28/10/2024
Ação movida por mais de 620 mil vítimas, 46 prefeituras e cerca de 1.500 empresas cobra responsabilidade da mineradora em seu país sede
Teve início em Londres, na última segunda, 21, o julgamento que pode responsabilizar a mineradora anglo-australiana BHP Billiton pelo rompimento da barragem de Fundão, em Mariana, há nove anos. A tragédia-crime, que matou 19 pessoas, destruiu o distrito de Bento Rodrigues e contaminou gravemente a Bacia do Rio Doce por 675 quilômetros, é considerada a maior catástrofe ambiental da história do Brasil.
Considerada a maior ação ambiental coletiva já registrada na Justiça inglesa, o processo envolve 620 mil pessoas, 1.500 empresas e 46 municípios atingidos e reivindica R$ 260 bilhões em indenizações. Entre os requerentes estão o povo indígena Krenak, comunidades quilombolas e instituições religiosas.
Em 5 de novembro de 2015, a barragem de Fundão, controlada pela Samarco — consórcio entre a BHP e a mineradora brasileira Vale —, rompeu e liberou uma avalanche de rejeitos tóxicos de mineração. Essa lama destruiu o distrito histórico de Bento Rodrigues, devastou comunidades inteiras ao longo da Bacia do Rio Doce, e exterminou ecossistemas em uma que se estende até o litoral do Espírito Santo.
As populações que até hoje sofrem com os impactos desse crime lutam por reparação plena e pela responsabilização das mineradoras que lucraram à custa de destruição e vidas perdidas. A abertura do processo no Reino Unido foi possível porque é onde ficava a sede da BHP na época do rompimento.
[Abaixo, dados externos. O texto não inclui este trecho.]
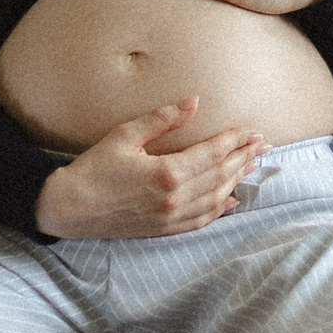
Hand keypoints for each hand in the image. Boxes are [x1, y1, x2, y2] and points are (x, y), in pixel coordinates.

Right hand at [33, 98, 265, 240]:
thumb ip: (162, 119)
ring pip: (215, 198)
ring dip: (237, 180)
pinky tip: (231, 200)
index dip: (235, 140)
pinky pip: (200, 221)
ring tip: (252, 164)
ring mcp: (170, 218)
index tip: (252, 129)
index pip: (213, 153)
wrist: (69, 208)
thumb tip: (195, 102)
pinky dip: (219, 209)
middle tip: (263, 144)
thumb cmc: (93, 168)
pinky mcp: (163, 230)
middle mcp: (174, 198)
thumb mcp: (125, 135)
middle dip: (243, 157)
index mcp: (166, 172)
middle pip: (220, 175)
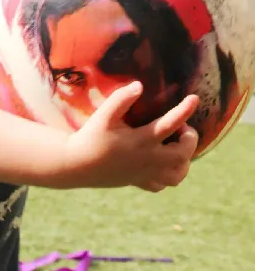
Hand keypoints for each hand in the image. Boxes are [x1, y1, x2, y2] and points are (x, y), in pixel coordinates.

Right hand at [62, 82, 198, 191]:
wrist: (76, 165)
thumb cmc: (90, 137)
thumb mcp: (103, 115)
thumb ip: (121, 99)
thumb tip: (139, 85)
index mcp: (141, 140)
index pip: (170, 124)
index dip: (185, 110)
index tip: (194, 98)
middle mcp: (147, 159)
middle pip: (183, 154)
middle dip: (189, 139)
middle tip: (181, 128)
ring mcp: (144, 173)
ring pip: (177, 175)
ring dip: (184, 160)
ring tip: (176, 147)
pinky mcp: (138, 182)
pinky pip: (162, 185)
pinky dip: (168, 175)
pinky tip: (161, 162)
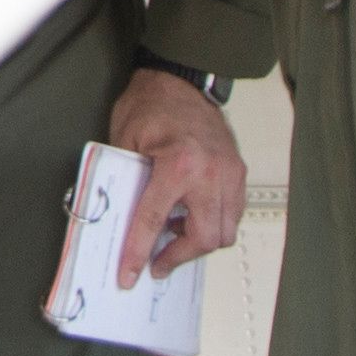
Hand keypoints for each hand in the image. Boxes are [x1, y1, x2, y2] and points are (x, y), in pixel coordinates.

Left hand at [105, 68, 244, 285]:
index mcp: (178, 164)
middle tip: (156, 263)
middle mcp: (210, 172)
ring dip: (198, 242)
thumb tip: (117, 221)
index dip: (138, 253)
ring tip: (174, 235)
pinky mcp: (238, 173)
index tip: (129, 275)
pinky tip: (192, 216)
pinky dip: (214, 223)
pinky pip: (233, 214)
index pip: (154, 222)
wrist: (181, 80)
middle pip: (203, 238)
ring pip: (224, 232)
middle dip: (178, 257)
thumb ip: (126, 183)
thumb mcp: (126, 142)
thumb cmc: (152, 105)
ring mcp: (230, 174)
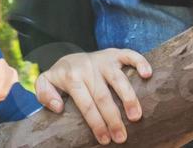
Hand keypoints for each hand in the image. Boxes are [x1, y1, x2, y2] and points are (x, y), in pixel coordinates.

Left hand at [35, 48, 151, 144]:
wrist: (70, 57)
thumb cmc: (63, 78)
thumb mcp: (46, 83)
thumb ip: (44, 93)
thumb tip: (58, 106)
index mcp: (72, 77)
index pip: (85, 103)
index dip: (95, 122)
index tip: (104, 139)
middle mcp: (88, 67)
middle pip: (102, 96)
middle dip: (112, 118)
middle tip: (121, 137)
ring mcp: (103, 59)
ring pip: (118, 78)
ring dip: (129, 98)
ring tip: (136, 116)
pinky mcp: (114, 54)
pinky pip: (129, 54)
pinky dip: (140, 62)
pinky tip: (148, 74)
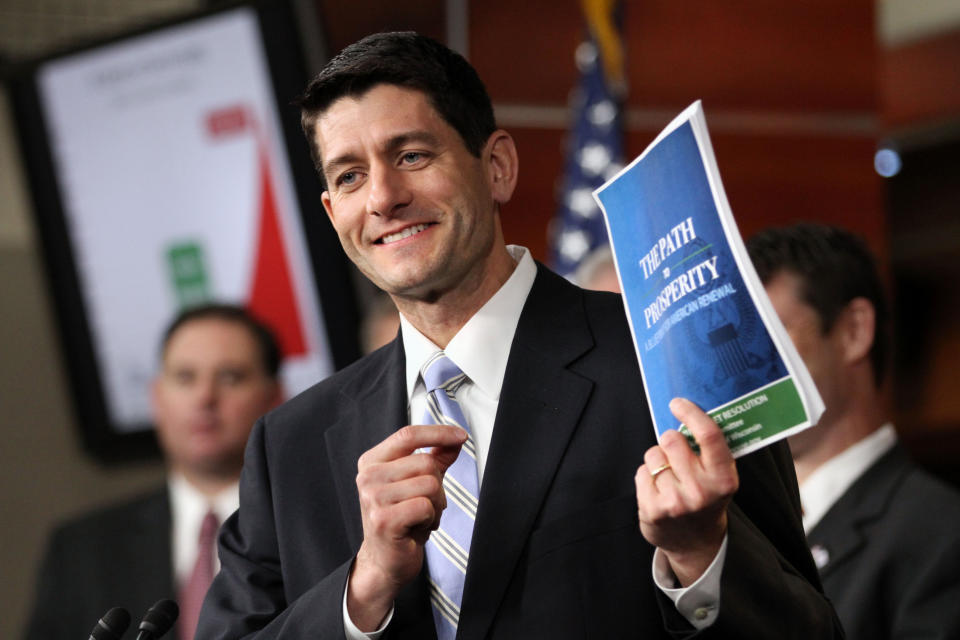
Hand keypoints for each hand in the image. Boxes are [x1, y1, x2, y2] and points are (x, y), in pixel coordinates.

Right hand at [347, 424, 466, 630]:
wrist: (384, 562)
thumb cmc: (402, 521)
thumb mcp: (418, 484)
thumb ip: (435, 458)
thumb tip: (456, 439)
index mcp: (372, 462)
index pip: (408, 434)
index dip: (438, 432)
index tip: (461, 436)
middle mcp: (368, 476)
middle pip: (426, 463)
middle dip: (438, 487)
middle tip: (425, 507)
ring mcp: (373, 498)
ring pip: (430, 484)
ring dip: (436, 506)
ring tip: (419, 518)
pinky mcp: (384, 520)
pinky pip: (426, 506)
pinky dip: (431, 519)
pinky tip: (416, 529)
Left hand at [635, 397, 737, 585]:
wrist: (697, 543)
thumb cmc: (707, 499)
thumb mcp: (719, 476)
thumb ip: (709, 449)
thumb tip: (689, 412)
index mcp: (723, 478)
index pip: (708, 435)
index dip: (691, 413)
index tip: (678, 403)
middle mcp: (701, 491)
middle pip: (671, 439)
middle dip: (669, 440)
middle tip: (675, 454)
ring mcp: (676, 502)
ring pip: (653, 455)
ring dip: (658, 461)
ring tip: (670, 478)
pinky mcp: (653, 510)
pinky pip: (641, 472)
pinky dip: (646, 476)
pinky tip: (658, 490)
A Fundação Renova, formada em 2016 pelas proprietárias da Samarco, é responsável por gerir as indenizações e reparações relacionadas à tragédia. Segundo atingidos, a fundação é que estabelece os critérios para definir quem foi ou não um atingido pelo crime ambiental. Como consequência, existe uma grande quantidade de famílias atingidas que nem mesmo foram reconhecidas.
Em fevereiro de 2023, escrevemos sobre os impactos ambientais na Bacia do Rio Doce e no mar sete anos após o rompimento. À época, análises de consultoria contratada pelo Ministério Público Federal revelaram que espécimes na foz do Doce, onde a pesca é proibida, apresentaram concentrações aterradoras de contaminantes: mil vezes superior para cádmio (Cd), 5.566 vezes para cromo (Cr), 534 vezes para cobre (Cu), 3.074 vezes para ferro (Fe), 1.102 vezes para manganês (Mn) e 300 vezes para chumbo (Pb). Leia a reportagem “Sete Anos do Crime que Durará um Século” nas páginas 16, 17 e 18 da Revista Manuelzão 92.
Durante o julgamento, que deve se estender até março de 2025, testemunhas e especialistas serão ouvidos para discutir o controle que a mineradora tinha sobre a barragem. Nesta etapa, a Justiça britânica decide se a BHP é responsável pelo rompimento e será preciso um novo julgamento para estipular possíveis valores de indenizações.
A Vale, sócia da BHP, não é ré no processo britânico. No entanto, as empresas acordaram em dividir o valor das indenizações que forem determinadas nos processos que correm contra a Samarco. A mineradora brasileira também enfrenta uma ação coletiva na Holanda, movimentada por cerca de 70 mil pessoas atingidas.
De Londres, representantes do Movimento dos Atingidos por Barragens (MAB) acompanham o julgamento, na expectativa de que essa etapa finalmente traga responsabilização para a BHP e uma reparação justa para as pessoas que tiveram suas vidas devastadas. Além de definir o futuro da reparação financeira dos atingidos, o veredito pode estabelecer um precedente importante para a responsabilização de grandes empresas em casos de crimes ambientais.